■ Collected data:
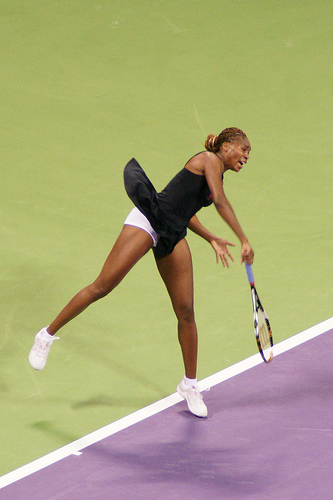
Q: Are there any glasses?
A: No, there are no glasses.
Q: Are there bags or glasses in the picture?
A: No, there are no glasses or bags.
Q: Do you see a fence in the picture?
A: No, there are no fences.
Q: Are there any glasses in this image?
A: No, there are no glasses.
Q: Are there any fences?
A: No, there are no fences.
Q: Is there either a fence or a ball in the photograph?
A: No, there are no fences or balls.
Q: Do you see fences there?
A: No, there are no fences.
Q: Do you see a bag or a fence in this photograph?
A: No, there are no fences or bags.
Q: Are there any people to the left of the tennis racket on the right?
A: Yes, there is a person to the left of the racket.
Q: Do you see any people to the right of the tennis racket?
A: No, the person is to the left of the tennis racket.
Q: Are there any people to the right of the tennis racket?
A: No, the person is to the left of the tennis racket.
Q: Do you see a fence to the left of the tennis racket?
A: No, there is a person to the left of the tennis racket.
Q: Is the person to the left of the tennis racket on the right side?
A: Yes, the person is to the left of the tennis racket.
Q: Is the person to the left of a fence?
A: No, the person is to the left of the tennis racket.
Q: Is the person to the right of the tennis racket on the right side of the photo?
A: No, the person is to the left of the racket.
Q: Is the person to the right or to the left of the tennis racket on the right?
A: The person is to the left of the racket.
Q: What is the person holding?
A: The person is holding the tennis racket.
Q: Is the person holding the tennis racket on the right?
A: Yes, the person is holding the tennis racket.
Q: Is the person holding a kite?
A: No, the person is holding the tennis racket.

==

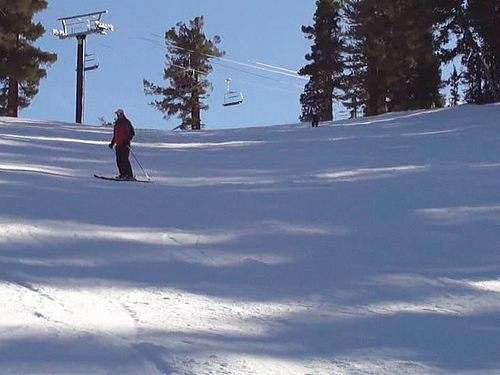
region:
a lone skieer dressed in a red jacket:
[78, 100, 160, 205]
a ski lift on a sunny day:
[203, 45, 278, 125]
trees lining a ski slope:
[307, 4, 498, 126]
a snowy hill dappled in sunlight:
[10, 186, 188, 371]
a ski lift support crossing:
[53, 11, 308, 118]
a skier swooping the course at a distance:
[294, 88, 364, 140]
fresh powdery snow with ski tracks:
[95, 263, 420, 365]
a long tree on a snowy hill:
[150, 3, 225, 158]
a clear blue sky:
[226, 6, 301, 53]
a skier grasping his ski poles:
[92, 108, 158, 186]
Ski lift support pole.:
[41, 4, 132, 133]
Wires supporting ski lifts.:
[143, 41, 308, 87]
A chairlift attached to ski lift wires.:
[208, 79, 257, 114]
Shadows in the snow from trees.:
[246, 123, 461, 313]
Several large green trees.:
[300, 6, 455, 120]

---

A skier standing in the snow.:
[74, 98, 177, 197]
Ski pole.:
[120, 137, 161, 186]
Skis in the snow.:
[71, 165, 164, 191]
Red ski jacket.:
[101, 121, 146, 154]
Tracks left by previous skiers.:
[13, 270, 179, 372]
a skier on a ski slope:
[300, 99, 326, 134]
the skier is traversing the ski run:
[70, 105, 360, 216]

■ Task instructions:
Write out the lines of the listing above without changes, starting with the line that contains "Q: Is the person to the right or" and going on through the line that contains "A: Yes, the person is holding".

■ Response to the task:
Q: Is the person to the right or to the left of the tennis racket on the right?
A: The person is to the left of the racket.
Q: What is the person holding?
A: The person is holding the tennis racket.
Q: Is the person holding the tennis racket on the right?
A: Yes, the person is holding the tennis racket.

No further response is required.